Le lecteur attentif du journal est sidéré d’apprendre combien de rapports bien fondés ont déjà mis en garde contre ce genre de dangers (sans nommer la méchante bestiole, mais ce n’était pas le but), mais n’ont jamais été pris à cœur. On apprend – et oui «c’est belge» – qu’une réserve stratégique de masques a été détruite parce que le bail pour le lieu de stockage avait expiré. Quiconque est assez âgé se souvient comment, même au moment de la catastrophe nucléaire de Tchernobyl, les ministres voulaient initialement se tromper eux-mêmes et la population que ce ne serait pas bien grave. Nous constatons que, dans notre Europe unifiée, les informations ne sont pas transmises ou ne sont pas transmises à temps, les mesures sont entrecroisées et les frontières sont fermées dans la panique. Tout ceci est déshonorant pour les esprits supérieurs qui nous gouvernent.

 

Ce n’est pas sans raison qu’on se demande comment la démocratie sortira de cette crise : renforcée ou affaiblie?

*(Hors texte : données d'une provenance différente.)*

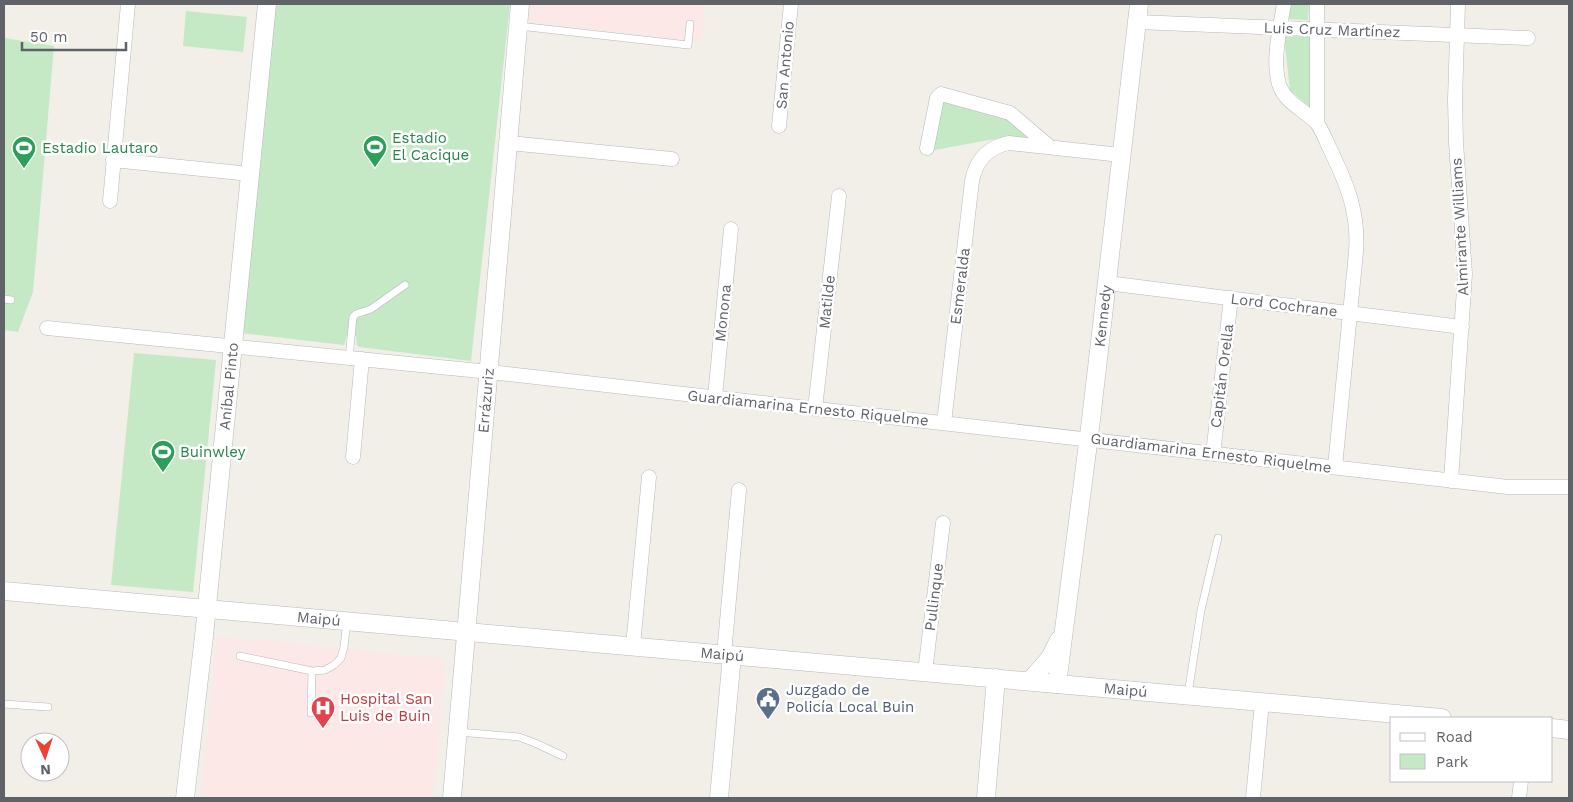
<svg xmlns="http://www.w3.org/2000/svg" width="1573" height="802" font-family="'Work Sans',sans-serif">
	<rect width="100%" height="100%" fill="#f1efe8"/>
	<path fill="#fce8e6" d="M 531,4 L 706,4 L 701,41 L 530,22 Z
		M 217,636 L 445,659 L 433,798 L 201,798 Z"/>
	<path fill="#c5e8c5" d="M 274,4 L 510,4 L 471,361 L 359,347 L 357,345 L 356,336 L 347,335 L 344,345 L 241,333 Z
		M 1288,4 L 1309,4 L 1308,20 L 1286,19 Z
		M 186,11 L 247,17 L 243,52 L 183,46 Z
		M 1284,36 L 1313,37 L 1312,109 L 1290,90 Z
		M 4,38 L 54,46 L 33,292 L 18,332 L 4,330 Z
		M 940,99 L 1012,120 L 1032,137 L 1000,138 L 929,151 Z
		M 134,353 L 216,360 L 193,592 L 111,585 Z"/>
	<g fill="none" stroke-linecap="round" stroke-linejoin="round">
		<defs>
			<path id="service" d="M 519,26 L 688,45 L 690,24
				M 4,299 L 11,300
				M 349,358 L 353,317 L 356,314 L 371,309 L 405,285
				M 240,656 L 312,671 L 325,670 L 334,665 L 341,658 L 344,647 L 347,621
				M 1188,694 L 1201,610 L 1218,538
				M 4,704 L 48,707
				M 311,713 L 312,671
				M 458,732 L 519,737 L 535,743 L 563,756"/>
			<path id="minor" d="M 1284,4 C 1280,29 1272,59 1279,84 C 1285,103 1303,109 1316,122 C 1322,129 1326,141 1330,149 C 1347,184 1359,213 1356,252 L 1335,467
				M 1137,22 L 1528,38
				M 1317,123 L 1317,4
				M 779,126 L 791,4
				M 509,143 L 672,159
				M 927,148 L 937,98 L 941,94 L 1010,113 L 1050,147
				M 113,160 L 250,174
				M 110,201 L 128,4
				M 1107,283 L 1462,327
				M 47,328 L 490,372 L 1508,487 L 1569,487
				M 715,397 L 731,229
				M 815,409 L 839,196
				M 944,423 L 972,181 C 976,160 988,147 1009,143 L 1121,155
				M 1213,454 L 1231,298
				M 353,457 L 362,359
				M 1451,481 L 1465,274 L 1456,142 L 1455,100 L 1458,4
				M 633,646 L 649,477
				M 724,654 L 739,490
				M 925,672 L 943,523
				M 1253,798 L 1262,702
				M 1519,798 L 1521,781"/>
			<g id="tertiary">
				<path id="s1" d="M 4,591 L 1442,718"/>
				<path d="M 1030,681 L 1050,658 L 1059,640"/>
				<path id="s2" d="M 1057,684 L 1091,420 L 1139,4"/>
				<path d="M 1552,728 L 1569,730"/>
				<path id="s3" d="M 185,798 L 204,636 L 267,4"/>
				<path id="s4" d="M 452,798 L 520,4"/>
				<path d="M 719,798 L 732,655"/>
				<path d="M 986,798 L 996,678"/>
			</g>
		</defs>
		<use href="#service" stroke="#b5b8bc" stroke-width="8"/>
		<use href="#minor" stroke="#b5b8bc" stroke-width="15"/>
		<use href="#tertiary" stroke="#b5b8bc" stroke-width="19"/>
		<use href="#service" stroke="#fff" stroke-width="7"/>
		<use href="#minor" stroke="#fff" stroke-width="14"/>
		<use href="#tertiary" stroke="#fff" stroke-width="18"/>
	</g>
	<defs>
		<symbol id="stadium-pin" viewBox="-11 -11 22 30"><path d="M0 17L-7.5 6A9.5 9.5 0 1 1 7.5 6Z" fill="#2e9e5b" stroke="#fff"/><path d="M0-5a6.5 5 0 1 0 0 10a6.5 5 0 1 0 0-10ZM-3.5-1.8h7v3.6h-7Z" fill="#fff"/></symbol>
		<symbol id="civic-pin" viewBox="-11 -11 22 30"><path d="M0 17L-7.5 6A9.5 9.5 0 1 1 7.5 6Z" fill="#5c6f8a" stroke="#fff"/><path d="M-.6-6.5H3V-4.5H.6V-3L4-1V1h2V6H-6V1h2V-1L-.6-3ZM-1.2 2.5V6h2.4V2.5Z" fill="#fff"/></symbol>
		<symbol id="hospital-pin" viewBox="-11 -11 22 30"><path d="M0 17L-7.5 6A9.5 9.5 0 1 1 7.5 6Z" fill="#e0444e" stroke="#fff"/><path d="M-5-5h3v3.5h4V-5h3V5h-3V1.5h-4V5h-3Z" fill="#fff"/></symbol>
	</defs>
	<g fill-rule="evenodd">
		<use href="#stadium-pin" x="361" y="133" width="28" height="38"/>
		<use href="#stadium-pin" x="10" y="134" width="28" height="38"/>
		<use href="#stadium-pin" x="149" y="438" width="28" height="38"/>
		<use href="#civic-pin" x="754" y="685" width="28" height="38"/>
		<use href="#hospital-pin" x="309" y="694" width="28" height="38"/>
	</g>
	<g text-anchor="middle" stroke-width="5" stroke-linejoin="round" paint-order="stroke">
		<g font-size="15" fill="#5f6368" stroke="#fff">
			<text transform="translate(1332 30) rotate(2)" y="5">Luis Cruz Martínez</text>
			<text transform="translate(785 65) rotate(-85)" y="5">San Antonio</text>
			<text transform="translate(1460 227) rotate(-93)" y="5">Almirante Williams</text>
			<text transform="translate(960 286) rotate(-83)" y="5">Esmeralda</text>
			<text transform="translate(827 302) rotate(-84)" y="5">Matilde</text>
			<text transform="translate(1284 305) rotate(7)" y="5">Lord Cochrane</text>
			<text transform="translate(723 313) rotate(-84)" y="5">Monona</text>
			<text dy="5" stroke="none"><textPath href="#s2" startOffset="371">Kennedy</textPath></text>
			<text transform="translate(1222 376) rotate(-83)" y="5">Capitán Orella</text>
			<text dy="5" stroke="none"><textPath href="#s3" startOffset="414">Aníbal Pinto</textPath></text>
			<text dy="5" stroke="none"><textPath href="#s4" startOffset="399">Errázuriz</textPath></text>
			<text transform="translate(808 408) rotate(6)" y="5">Guardiamarina Ernesto Riquelme</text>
			<text transform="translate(1211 453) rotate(7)" y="5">Guardiamarina Ernesto Riquelme</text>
			<text transform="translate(934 597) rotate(-83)" y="5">Pullinque</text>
			<text dy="5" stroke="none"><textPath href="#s1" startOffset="316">Maipú</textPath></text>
			<text dy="5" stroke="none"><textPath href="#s1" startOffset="721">Maipú</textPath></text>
			<text dy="5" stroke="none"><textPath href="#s1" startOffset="1126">Maipú</textPath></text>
		</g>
		<g font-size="15" fill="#27864d" stroke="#fff" text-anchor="start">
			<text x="392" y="143">Estadio<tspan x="392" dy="17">El Cacique</tspan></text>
			<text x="42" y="153">Estadio Lautaro</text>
			<text x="180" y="457">Buinwley</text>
		</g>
		<g font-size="15" fill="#4e5e75" stroke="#fff" text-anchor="start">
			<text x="786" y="695">Juzgado de<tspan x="786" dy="17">Policía Local Buin</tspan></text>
		</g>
		<g font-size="15" fill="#be3a42" stroke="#fff" text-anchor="start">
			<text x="340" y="704">Hospital San<tspan x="340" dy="17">Luis de Buin</tspan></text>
		</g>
	</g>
	<rect width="1573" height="802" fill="none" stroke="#5f6368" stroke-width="10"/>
	<rect x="1390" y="717" width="162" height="65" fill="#ffffff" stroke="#bfc1c3"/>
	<rect x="1400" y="733" width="25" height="8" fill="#ffffff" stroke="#bfc1c3"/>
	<text x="1436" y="742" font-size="15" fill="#5f6368">Road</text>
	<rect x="1400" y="754" width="25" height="15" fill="#c5e8c5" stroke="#bfc1c3"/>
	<text x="1436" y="767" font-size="15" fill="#5f6368">Park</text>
	<g transform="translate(45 757) rotate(177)"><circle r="24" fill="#ffffff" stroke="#bfc1c3"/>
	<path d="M0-4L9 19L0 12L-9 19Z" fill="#ea4335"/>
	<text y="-8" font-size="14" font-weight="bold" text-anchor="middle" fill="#5f6368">N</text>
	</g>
	<path d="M22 42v8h104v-8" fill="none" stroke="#5f6368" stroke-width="2.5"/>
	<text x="30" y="42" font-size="15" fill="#5f6368" stroke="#ffffff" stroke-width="4" paint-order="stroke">50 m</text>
</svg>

Si vous regardez l’énorme engagement de plusieurs dizaines de milliers de personnes qui, sans gémir, se disputer ou s’attarder – et surtout: sans attendre la clarté de la communication chaotique du gouvernement – se sont attaqués aux problèmes à petite échelle, il y a encore de l’espoir que l’esprit communautaire et social ne disparaîtra pas immédiatement.

 

Un peu moins joyeux sont les rapports sur la façon dont les dirigeants autoritaires (qu’ils soient asiatiques, d’Europe centrale ou d’origine yankee) imposent maintenant des règles, dont on se demande si elles seront «temporaires». Des systèmes d’avertissement que vous attachez autour de votre poignet «pour votre propre sécurité», mais qui sont essentiellement les mêmes qu’un bracelet électronique de prisonnier…

 

Ce qui se passe sous nos yeux est moins dramatique à première vue, mais pas moins inquiétant. Jugez par vous-même: qu’est-ce qu’une démocratie peut attendre des dirigeants qui prennent les mesures les plus insensées, sans même se rappeler de consulter à l’avance les gens sur le front, qui essaient de garder la tête hors de l’eau, jour après jour? La capacité d’empathie n’est pas donnée à tout le monde. Mais la courtoisie de base envers les «héros d’aujourd’hui», est-ce trop demandé?

 

Cette opinion a été publié dans Knack, le 25 avril 2020.

Elle a été écrite par Edi Clijsters, promoteur de Vlinks.

Vlinks aspire à une Flandre sociale, équitable et inclusive, avec une autonomie maximale.